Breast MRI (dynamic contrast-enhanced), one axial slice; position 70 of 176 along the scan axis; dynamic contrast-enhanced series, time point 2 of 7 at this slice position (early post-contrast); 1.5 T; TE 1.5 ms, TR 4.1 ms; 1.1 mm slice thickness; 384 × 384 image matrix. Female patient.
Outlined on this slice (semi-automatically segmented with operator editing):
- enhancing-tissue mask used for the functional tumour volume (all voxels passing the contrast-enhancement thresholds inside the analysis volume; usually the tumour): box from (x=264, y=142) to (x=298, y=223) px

**Goal of the exercise**
Write out, word for word, the line that contains "Outlined on this" and every line after it through the last line of the listing.

**Answer section**
Outlined on this slice (semi-automatically segmented with operator editing):
- enhancing-tissue mask used for the functional tumour volume (all voxels passing the contrast-enhancement thresholds inside the analysis volume; usually the tumour): box from (x=264, y=142) to (x=298, y=223) px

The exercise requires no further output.